So much, so fast

Kerry and I have both noted that even in everyday life it’s easy to lose track of what you did / saw / ate even yesterday; speed-tourism in a foreign city only exacerbates the problem. So here, at 10 pm, are some very quick highlights in an attempt to pin down some of the past 48 hours or so.

Going up the Torre Serrans (note K at bottom left):

Visiting the labyrinthine ruins of Roman Valentia at the Almoina Archaeological Museum.

A very Spanish dinner around the corner involving boquerones (white anchovies in vinegar) served over potato chips:

The Fallas Museum, containing every ninot saved from the flames each year since 1935 or so…

and oil portraits of every Fallera –

and the official poster for every year –

Next, one of Spain’s greatest personal art collections, in the Centro de Arte Hortensia Herrero:

(Recipe: make $3 billion in the supermarket business; spend a lot of it on art; buy a ruined C.16 palazzo; spend $50 million just on the restoration; reinforce the walls because one of the Anselm Kiefer paintings is in fact mostly lead, and weighs 4 tons.)

Next, built between 1490 and 1550, the spare, beautiful Lonja de la Seda or Silk Exchange:

Next, the not at all spare (actually, Baroque on steroids) but even more beautiful Parroquia de San Nicolas de Bari – which the artist mainly responsible for restoring the Sistine Chapel described very reasonably as “the Sistine Chapel of Valencia”:

Next – OK, you can’t win every game – an hour at Centro Carmen, a modern at museum from which I don’t have a single picture because I felt that every single multimedia conceptual installation (or whatever) in there was achingly pretentious, self-regarding,  derivative, bordering on self-parody crap…

And finally a return to the Museo de Bellas Artes, where among many other things we saw this Crucification triptych with an absent Christ, c. 1570:

This Velasquez autorretrato:

And this modernist head of the Spanish novelist Vincente Blasco Ibáñez:

A former river lives on as a park

The Roman colony that eventually became Valencia was built on a river island.
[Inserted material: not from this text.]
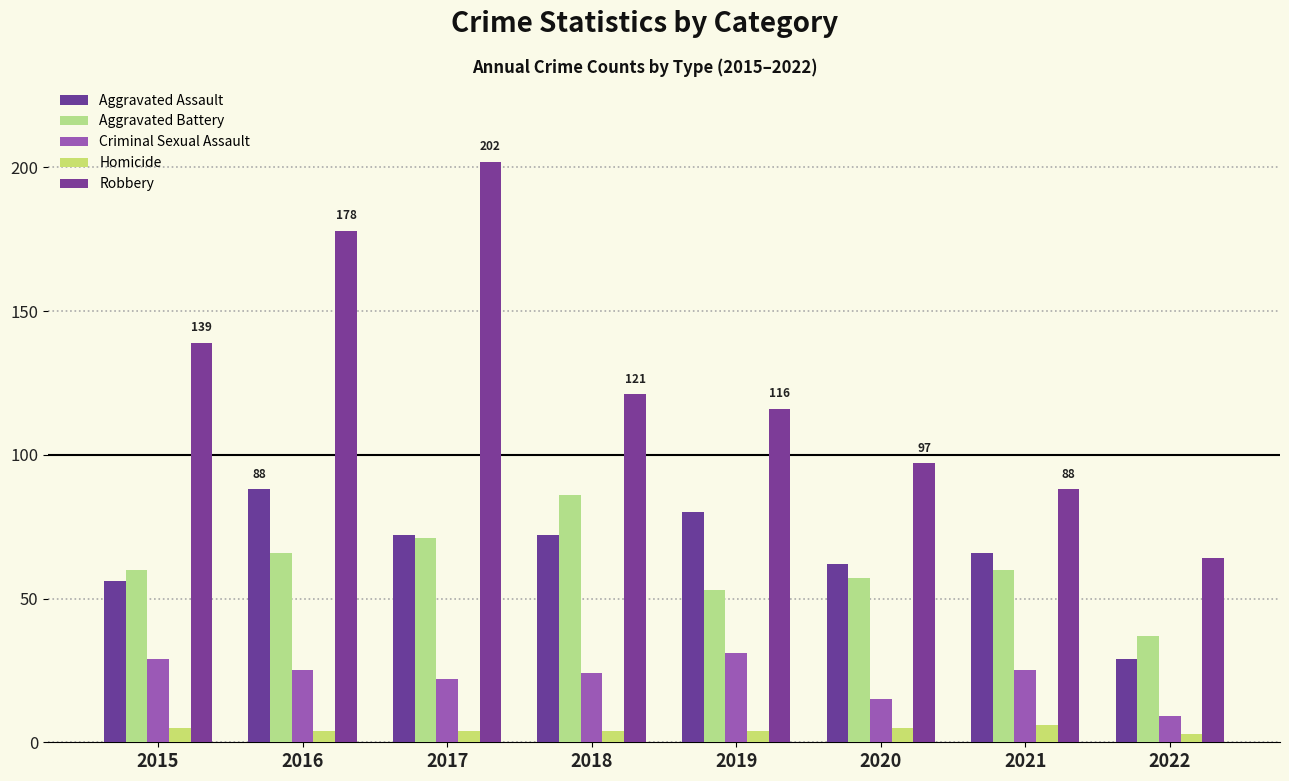

What is the difference between the Aggravated Battery values at 2020 and 2019?

4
By the Islamic era, it was ringed by large walls–with 7 gates–and the edge of the city followed the curve of the Turia river. A small moat around the walls helped protect against innundation.

(Note that there was an Iberian settlement here before the Romans, and no doubt someone else here before that–Wikipedia only takes me so far.)

Not a 300 year old drone photo, but a beautiful and minutely accurate 3D model of the city, in one of the museums, recreating what it would have looked like down to the last building and alley, from a famous map of 1706. The Turia River, as it then was, is in the foreground, with the Torres del Serrans – the main gate – to the middle left.

Over the centuries, the proximity to the river was both a strategic benefit and a flooding risk. This came to a head in the mid-1900s when two devastating floods lead to the moving of the river to a new course going round the south side of the city.

The redirected river did its job of protecting the main city during the Valenican floods of 2024, but adjacent communities to the south were devastated in one of the worst natural disasters in recent years. More than 230 people died after an intense storm dropped nearly a year’s worth of rain in a day.

The old river bed was abandoned for years, with various mayors periodically surfacing a plan to turn it into a motorway better connecting the port and the airport. Thankfully, that idea never succeeded and instead, the river bed was converted into a long narrow park curving round the old town.

The park stretches more than 9km and features a series of green spaces. Gardens, soccer, baseball and rugby pitches, fountains, playgrounds and green spaces are criss-crossed with a series of walking, running, and biking paths. (Note to the tourist–make sure you’re walking on the right one. Those folks on their bikes and motorized scooters move fast, have the right of way, and don’t appreciate their commute being slowed by clueless wanderers.)(Guess how I know this?)

We have so enjoyed having this green corridor as a way of moving through the city and have delighted in all the ways the space is used. If you have to move a river, this is an excellent way to make use of the river bed.

R here. Loads of music practice in the park too. Whether this is normal or preparation for Fallas we’re not sure, but we sat on a wall for 20 minutes listening to these guys:

There’s a wonderful playground / play structure in the park called Parc Gulliver, consisting of a giant (40 meter?) tied-down Gulliver on which the city’s Lilliputians can play.

For you literature nerds out there: it’s Gulliver’s 300th birthday this year. Gracias a Sr Swift: one of the dozen or so greatest books ever written, IMVHO.